As Ted opens, Patrick Stewart narrates the tale of a boy who has no friends and who makes a wish on Christmas Day that his teddy were real. Sure enough, Ted comes to life, to the pleasure of John and the shock of his parents. Ted (voiced and motion captured by MacFarlane) becomes famous and thanks to their shared love of Star Wars and Flash Gordon and shared fear of thunder, he and John remain firm friends. 25 years later and they are still living together in the apartment they share with Lori. John is in a dead-end job and Ted mainly sits around getting stoned all day, but after an incident with some hookers gets out of hand, Lori insists that they kick Ted out and force him to find a job and a place to live. They need some alone time, and Lori gives him one last chance to be a good boyfriend: he has to go with her to a party at the house of her rich, sleazy and comically arrogant boss (Joel McHale). Except Ted is having a house-warming party and a friend of his just happens to know Sam Jones (AKA Flash Gordon) and he's dying to meet John, so how can John possibly resist?

I haven't even got to the part about the evangelical Christian / childhood fan of Ted (Ribisi) and his even creepier son (Aedin Mincks) "and possibly lover," who have designs on Ted and want to take him back to their scary house full of rocking horses and TVs playing bad music videos from the 1980s on repeat. Or the part where Norah Jones (playing herself) talks about her previous one-night stand with Ted. I could go on...
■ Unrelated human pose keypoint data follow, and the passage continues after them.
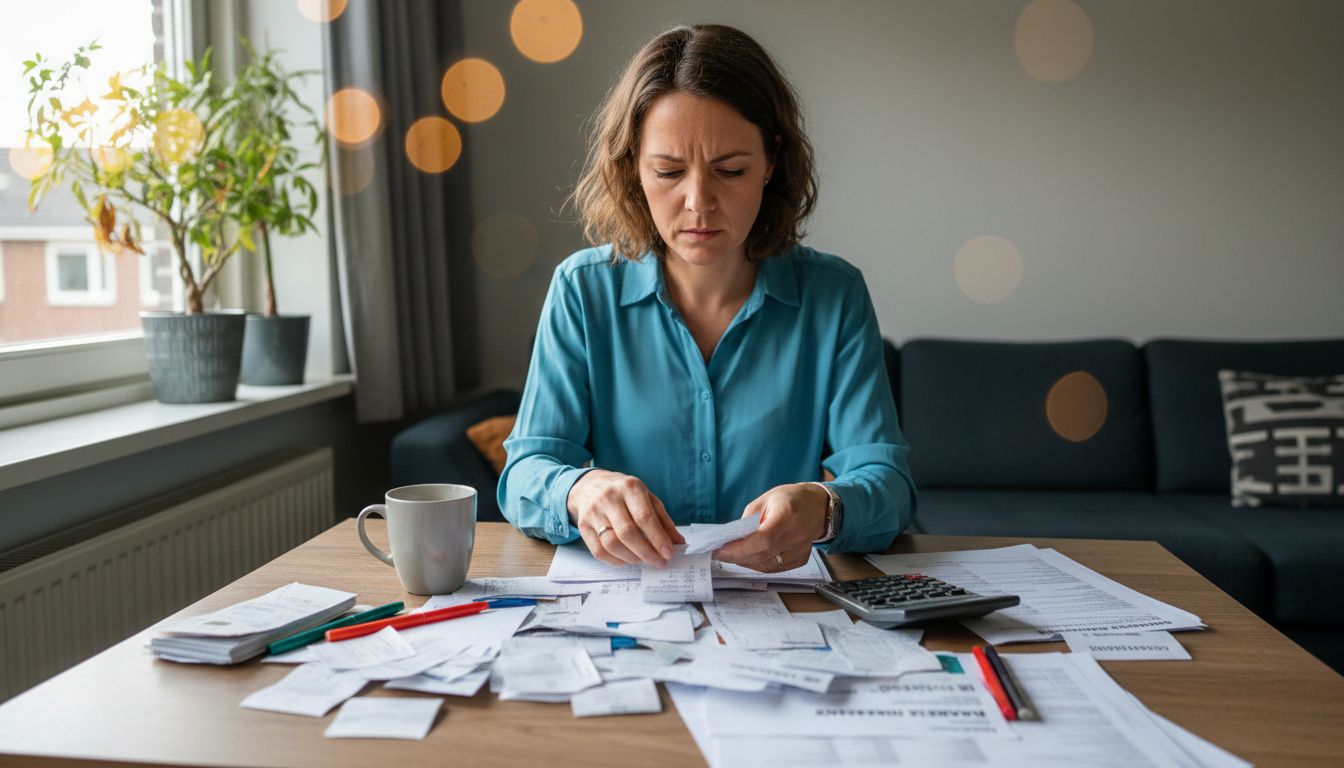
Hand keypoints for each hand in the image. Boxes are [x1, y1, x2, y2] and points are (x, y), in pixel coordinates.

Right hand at [567, 470, 684, 566]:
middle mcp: (609, 498)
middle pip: (627, 532)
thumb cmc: (624, 493)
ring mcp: (593, 512)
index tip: (669, 553)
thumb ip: (662, 519)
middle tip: (659, 562)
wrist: (589, 485)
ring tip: (644, 560)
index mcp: (630, 487)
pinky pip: (598, 551)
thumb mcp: (646, 497)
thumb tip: (677, 542)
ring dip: (632, 558)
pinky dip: (615, 561)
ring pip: (611, 544)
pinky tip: (627, 560)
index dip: (658, 538)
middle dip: (646, 552)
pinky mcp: (583, 526)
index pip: (644, 517)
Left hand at [713, 483, 827, 571]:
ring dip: (746, 562)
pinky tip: (749, 557)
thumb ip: (748, 520)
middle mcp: (797, 535)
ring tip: (731, 555)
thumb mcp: (765, 500)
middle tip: (718, 553)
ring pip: (767, 565)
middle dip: (737, 557)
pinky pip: (776, 567)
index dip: (739, 548)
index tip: (720, 550)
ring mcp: (801, 549)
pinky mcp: (801, 558)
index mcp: (787, 515)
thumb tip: (731, 539)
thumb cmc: (789, 499)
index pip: (762, 539)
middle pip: (763, 555)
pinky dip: (759, 564)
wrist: (817, 506)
I'm not the target audience of Ted and I wasn't sure I would like it; I went to see a free preview screening, and it's probably not something I would have paid to see. I haven't seen any of MacFarlane's other works and I was worried that the bulk of the jokes would be the ones in the trailer. It's probably true that most of the funniest jokes were in the trailer but there was a lot of LOLing from the audience throughout the movie, and not just from those audience members with a Y chromosome. Yes, there's a lot of guy humour, but I found myself laughing despite myself. Wahlberg is very likable and his interactions with MacFarlane's Ted are funny and endearing. Kunis, I thought, was a little weak; she usually seemed to wear an expression that suggested she had walked onto the wrong set. The plot, such as it is, was stretched a little thin over 1h45, but the quips do keep on coming, keeping the movie moving. Great art it ain't, but if you want something inane, insane and funny, you could do a lot worse than Ted.